Hi!
I'm currently looking into Open MPI to see if there's a way to use the
framework for writing persistent services. With services I mean services
published with MPI_Publish_name, connected to from clients with
MPI_Lookup_name / MPI_Comm_connect (then doing simple Send/Receive for
now).
Getting the Publish/Lookup/Connect thing working isn't that hard - what
I wonder is:
- Is it possible to structure a server program using Open MPI to accept
an arbritrary amount of client connections? If so, how? Using threads?
- How can you deal with unexpected terminations of clients and/or
servers? If a server program crashes, is it possible to start a new
instance of it connecting to the same ompi-server URI, and make it take
over the current published service? Or is this a task for some kind of
checkpoint/restore technique...? (I haven't managed to take over a
published service from a crashed server program in any way yet, it seems
there's some permission issue if you publish the same service twice)
- Is it possible for a server to handle unclean client disconnects in
any way? (Clients not running Finalize(), lost connectivity etc).
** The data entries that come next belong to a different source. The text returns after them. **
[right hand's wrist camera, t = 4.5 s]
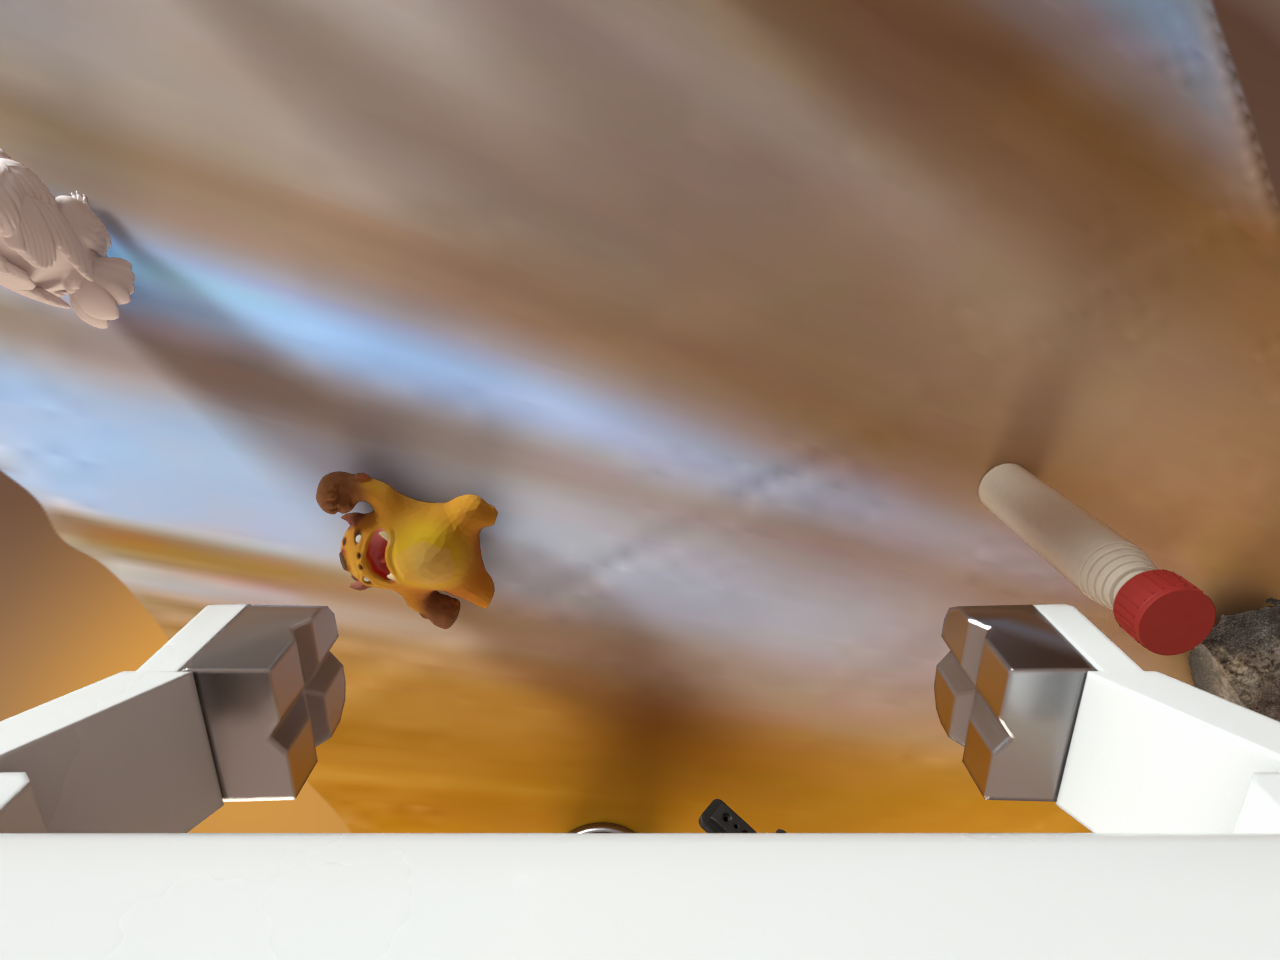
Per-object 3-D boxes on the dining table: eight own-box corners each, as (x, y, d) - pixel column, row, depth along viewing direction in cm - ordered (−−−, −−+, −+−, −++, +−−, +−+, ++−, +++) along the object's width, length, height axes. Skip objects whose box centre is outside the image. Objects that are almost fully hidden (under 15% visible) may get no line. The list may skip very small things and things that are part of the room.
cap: (1181, 557, 43) (1212, 578, 40) (1191, 619, 44) (1221, 642, 42) (1105, 582, 43) (1131, 603, 41) (1118, 642, 44) (1144, 666, 42)
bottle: (1025, 455, 60) (1206, 574, 41) (1036, 501, 61) (1216, 637, 42) (972, 473, 60) (1127, 600, 41) (984, 519, 62) (1139, 661, 43)
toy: (474, 647, 61) (288, 589, 59) (493, 588, 66) (323, 532, 64) (507, 560, 54) (298, 491, 52) (527, 501, 59) (336, 435, 57)
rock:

Maybe
by registering an error handler in a way?
If anyone has any input on these issues, it would be greatly
appreciated :) Not asking for source code examples, but maybe some
pseudo code and/or explaining of what techniques you could utilize to
achieve something like a persistent service - if it's possible at all :)
I found this interesting paper on the subject at
www.mcs.anl.gov/~thakur/papers/mpi-servers.pdf, but it only talks about
the possibilities, not so much implementation details.
Best regards,
Mads Lønsethagen